Hi Laurel,

>1. What happens if the underlying database is modified via some other
>application (since Option B doesn't assume exclusive access to the
>underlying database)? How is the application server notified? Does your
>design require that special triggers be added to the database?

1) When the 'other application' is another application server
(in a scalable environment), distributed notification for the
clustered environment, about the object state update, can be sent
to the participating servers. FrontierSuite supports this.
2) When the 'other application' is like a batch process or some non
managed environment, then as you have suggested, we need to provide
special triggers, specific for each datastore, for notification.
Frontiersuite will be providing this feature in the next release.

>2. Does this design require that the app server implement transactions,
>including isolation levels, at the app server level?

If the solution adopts a pluggable standard based architecture for Conection 
Management and Transaction Management, the solution can be
applied both in a managed environment(within a app server) and in a
non-managed environment. For a managed environment, FrontierSuite
can be configured to avail and use the connection management and
transaction management from the managed environment. In a non-managed
environment, FrontierSuite provides its won implementation of JTA and
JCA implemenation.

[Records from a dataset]
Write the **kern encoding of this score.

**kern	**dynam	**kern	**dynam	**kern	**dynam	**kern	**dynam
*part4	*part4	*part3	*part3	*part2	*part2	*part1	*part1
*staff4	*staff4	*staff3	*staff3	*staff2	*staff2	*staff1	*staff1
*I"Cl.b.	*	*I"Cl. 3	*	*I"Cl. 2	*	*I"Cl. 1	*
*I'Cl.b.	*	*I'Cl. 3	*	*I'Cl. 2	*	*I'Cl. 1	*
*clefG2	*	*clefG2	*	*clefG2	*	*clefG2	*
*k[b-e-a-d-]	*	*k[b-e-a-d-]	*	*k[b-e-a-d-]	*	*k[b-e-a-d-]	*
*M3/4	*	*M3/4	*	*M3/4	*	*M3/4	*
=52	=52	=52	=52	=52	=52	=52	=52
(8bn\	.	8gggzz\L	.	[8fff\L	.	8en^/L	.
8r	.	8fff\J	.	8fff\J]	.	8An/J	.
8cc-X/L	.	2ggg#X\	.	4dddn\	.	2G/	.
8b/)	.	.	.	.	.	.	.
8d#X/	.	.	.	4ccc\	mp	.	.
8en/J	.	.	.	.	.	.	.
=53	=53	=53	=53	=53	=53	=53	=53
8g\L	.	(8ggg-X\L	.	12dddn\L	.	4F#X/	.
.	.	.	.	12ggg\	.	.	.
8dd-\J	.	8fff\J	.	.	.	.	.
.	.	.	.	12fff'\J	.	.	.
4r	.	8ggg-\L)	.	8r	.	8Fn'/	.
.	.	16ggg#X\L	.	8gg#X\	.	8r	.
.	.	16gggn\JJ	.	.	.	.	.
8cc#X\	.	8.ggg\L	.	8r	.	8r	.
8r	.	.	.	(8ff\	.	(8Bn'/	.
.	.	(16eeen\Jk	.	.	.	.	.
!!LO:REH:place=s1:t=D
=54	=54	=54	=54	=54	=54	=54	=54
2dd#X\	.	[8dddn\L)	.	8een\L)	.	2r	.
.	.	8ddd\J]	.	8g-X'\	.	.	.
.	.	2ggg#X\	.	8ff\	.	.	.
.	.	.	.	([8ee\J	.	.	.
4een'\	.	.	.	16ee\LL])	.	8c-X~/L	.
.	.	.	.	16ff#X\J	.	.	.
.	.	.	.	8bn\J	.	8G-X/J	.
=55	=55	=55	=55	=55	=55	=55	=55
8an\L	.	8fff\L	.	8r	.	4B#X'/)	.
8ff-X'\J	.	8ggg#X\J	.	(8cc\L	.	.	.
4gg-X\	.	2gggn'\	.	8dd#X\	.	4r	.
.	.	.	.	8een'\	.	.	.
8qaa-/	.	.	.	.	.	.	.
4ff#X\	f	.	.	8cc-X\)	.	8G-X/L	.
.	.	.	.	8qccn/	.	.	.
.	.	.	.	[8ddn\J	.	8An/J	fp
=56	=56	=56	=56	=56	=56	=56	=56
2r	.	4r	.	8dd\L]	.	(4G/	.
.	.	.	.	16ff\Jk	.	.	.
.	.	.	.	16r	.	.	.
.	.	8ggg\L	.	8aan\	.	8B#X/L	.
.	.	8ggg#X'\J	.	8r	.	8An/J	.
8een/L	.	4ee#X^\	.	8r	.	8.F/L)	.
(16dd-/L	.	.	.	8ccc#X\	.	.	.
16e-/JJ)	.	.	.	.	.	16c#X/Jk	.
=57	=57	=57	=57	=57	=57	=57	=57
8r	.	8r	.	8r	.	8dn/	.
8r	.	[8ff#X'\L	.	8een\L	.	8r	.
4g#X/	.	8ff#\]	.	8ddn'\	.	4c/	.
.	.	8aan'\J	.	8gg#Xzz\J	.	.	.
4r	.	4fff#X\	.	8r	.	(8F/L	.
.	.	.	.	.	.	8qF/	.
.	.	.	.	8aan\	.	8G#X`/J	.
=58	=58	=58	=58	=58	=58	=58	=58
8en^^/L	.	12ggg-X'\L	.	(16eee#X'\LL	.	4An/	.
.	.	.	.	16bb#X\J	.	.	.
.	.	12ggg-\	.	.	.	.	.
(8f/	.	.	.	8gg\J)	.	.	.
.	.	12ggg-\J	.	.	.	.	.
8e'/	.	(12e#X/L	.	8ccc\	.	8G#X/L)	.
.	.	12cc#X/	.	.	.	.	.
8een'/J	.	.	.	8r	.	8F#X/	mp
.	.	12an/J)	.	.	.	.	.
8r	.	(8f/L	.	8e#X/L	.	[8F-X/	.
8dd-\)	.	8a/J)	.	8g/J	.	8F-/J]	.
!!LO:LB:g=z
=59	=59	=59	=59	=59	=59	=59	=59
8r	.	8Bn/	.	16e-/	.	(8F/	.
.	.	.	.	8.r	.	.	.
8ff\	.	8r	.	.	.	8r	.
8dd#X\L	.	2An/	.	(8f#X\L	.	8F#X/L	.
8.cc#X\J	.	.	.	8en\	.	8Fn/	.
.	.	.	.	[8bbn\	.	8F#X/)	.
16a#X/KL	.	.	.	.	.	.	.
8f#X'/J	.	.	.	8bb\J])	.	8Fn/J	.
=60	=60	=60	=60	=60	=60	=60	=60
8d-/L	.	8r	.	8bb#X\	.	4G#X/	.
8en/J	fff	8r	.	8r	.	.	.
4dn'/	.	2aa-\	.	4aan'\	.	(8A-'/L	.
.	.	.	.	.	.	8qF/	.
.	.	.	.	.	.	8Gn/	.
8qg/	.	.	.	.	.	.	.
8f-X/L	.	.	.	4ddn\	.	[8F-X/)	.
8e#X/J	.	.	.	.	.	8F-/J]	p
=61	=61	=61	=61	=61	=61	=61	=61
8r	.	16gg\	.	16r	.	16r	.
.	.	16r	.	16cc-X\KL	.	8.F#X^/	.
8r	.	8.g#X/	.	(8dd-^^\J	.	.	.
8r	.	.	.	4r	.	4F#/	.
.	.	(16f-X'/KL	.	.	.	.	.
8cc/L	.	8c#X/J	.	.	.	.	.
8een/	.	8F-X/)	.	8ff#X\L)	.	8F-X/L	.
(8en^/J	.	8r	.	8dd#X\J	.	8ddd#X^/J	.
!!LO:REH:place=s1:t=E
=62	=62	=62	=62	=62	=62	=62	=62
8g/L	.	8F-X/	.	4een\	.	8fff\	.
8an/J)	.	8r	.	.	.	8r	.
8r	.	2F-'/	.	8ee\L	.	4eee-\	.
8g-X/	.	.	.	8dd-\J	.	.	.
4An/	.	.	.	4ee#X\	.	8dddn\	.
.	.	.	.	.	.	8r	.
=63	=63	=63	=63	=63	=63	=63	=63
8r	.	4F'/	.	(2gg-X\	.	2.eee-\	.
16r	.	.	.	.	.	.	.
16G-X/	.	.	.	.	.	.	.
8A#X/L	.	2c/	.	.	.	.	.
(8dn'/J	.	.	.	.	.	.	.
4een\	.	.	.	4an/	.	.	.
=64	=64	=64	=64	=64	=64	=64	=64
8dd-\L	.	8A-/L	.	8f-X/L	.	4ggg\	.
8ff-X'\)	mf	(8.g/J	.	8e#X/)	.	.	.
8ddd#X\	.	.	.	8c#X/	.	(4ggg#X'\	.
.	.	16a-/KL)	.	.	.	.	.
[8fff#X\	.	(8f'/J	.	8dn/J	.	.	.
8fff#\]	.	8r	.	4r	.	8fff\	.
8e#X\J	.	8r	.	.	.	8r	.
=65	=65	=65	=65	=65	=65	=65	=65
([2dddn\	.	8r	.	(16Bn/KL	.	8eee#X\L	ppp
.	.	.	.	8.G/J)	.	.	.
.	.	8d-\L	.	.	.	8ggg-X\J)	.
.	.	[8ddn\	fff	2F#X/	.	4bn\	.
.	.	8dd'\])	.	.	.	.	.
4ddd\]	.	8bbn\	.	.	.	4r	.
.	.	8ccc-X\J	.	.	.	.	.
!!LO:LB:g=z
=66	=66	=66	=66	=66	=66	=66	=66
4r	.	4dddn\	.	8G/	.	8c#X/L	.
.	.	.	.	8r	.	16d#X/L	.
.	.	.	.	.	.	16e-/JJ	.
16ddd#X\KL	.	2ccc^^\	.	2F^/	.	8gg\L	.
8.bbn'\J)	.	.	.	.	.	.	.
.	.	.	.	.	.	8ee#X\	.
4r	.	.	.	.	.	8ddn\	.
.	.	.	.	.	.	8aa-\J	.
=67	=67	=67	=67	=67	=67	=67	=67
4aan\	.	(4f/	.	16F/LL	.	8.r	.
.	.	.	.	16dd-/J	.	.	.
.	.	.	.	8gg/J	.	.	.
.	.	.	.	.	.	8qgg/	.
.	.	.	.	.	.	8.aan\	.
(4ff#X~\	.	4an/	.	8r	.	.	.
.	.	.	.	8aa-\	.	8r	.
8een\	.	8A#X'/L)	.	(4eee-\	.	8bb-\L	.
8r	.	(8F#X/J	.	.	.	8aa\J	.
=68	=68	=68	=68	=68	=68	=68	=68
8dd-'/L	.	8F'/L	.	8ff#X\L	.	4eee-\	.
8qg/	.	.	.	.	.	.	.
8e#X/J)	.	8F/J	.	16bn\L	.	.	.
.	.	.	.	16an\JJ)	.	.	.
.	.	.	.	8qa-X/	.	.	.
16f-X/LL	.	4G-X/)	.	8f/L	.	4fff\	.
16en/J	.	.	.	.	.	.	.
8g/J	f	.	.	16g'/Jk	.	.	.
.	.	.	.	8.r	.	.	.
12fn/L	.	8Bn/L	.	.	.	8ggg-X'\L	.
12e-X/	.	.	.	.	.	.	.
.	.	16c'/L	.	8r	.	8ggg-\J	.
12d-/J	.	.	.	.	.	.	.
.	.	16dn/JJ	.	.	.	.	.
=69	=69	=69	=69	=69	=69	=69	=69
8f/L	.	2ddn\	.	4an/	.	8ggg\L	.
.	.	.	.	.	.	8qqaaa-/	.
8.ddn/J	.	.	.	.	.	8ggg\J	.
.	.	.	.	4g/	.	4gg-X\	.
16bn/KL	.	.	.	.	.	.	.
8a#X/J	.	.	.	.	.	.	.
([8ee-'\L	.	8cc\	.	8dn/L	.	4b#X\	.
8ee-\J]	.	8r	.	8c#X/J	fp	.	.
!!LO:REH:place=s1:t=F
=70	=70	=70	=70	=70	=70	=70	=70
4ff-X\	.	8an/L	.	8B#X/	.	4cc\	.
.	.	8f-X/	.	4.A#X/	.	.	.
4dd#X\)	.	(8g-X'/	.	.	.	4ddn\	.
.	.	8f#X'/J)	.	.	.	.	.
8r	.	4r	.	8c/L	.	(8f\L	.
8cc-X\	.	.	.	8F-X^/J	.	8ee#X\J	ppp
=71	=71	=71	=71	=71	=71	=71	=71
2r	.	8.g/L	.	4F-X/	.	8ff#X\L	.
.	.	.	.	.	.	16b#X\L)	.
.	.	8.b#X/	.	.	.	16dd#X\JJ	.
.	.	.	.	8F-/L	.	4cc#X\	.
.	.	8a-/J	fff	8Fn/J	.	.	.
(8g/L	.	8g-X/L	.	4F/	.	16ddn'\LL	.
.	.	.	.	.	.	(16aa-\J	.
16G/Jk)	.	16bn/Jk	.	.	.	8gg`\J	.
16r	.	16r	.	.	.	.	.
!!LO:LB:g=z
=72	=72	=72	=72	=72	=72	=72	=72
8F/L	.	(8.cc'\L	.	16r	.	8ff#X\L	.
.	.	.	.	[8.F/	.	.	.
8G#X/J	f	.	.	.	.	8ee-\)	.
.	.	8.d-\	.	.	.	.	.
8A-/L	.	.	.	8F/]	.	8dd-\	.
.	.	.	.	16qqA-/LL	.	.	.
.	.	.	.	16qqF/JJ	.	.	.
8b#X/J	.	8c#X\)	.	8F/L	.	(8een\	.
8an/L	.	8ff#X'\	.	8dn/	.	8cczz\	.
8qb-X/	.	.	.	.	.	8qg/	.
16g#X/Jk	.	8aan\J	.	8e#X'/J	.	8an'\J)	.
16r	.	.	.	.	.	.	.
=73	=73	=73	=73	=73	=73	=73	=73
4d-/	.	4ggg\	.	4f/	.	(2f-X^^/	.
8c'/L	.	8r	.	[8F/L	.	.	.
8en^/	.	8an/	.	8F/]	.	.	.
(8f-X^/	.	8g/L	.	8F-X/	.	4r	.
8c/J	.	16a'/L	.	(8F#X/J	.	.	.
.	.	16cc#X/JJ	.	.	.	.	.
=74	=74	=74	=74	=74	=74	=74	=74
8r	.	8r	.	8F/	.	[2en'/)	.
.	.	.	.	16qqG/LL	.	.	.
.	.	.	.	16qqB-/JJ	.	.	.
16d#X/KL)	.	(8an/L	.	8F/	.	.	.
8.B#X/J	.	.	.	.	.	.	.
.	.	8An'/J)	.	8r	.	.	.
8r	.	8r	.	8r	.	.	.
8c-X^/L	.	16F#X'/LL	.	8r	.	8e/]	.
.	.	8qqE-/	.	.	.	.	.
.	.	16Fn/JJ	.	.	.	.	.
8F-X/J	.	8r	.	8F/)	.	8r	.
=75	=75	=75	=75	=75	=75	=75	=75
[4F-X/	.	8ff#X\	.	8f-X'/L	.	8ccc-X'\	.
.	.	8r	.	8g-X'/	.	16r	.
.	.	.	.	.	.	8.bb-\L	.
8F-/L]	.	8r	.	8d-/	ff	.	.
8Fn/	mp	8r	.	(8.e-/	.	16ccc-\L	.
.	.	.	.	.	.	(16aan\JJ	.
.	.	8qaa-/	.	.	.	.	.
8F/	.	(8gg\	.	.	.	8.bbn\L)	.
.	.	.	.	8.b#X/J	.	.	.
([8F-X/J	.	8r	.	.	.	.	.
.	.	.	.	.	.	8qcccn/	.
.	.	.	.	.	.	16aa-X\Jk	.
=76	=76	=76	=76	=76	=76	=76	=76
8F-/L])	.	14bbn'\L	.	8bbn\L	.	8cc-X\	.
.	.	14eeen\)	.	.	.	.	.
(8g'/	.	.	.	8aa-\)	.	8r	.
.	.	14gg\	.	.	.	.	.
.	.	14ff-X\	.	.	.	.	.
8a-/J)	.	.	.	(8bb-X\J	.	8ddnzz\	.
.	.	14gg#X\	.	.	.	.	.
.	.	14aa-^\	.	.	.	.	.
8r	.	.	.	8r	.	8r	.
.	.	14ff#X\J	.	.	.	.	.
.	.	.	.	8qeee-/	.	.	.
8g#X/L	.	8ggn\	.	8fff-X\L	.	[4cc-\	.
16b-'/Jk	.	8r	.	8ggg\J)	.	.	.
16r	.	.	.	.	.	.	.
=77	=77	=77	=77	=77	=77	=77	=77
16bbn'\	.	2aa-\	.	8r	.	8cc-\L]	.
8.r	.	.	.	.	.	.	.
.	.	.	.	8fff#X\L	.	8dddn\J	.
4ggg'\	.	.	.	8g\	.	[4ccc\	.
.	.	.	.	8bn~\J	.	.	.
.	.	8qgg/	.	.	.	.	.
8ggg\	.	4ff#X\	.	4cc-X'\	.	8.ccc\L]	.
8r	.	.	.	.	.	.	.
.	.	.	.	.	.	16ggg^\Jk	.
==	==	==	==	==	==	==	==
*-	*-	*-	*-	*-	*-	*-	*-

• [Check your understanding]
- a) According to the reply, which feature will FrontierSuite provide in its next release?
- b) Reproduce the stretch of the reply from "2) When the" through "the next release.".

• [Problem solutions]
- a) Special triggers, specific for each datastore, for notification.

- b)
2) When the 'other application' is like a batch process or some non
managed environment, then as you have suggested, we need to provide
special triggers, specific for each datastore, for notification.
Frontiersuite will be providing this feature in the next release.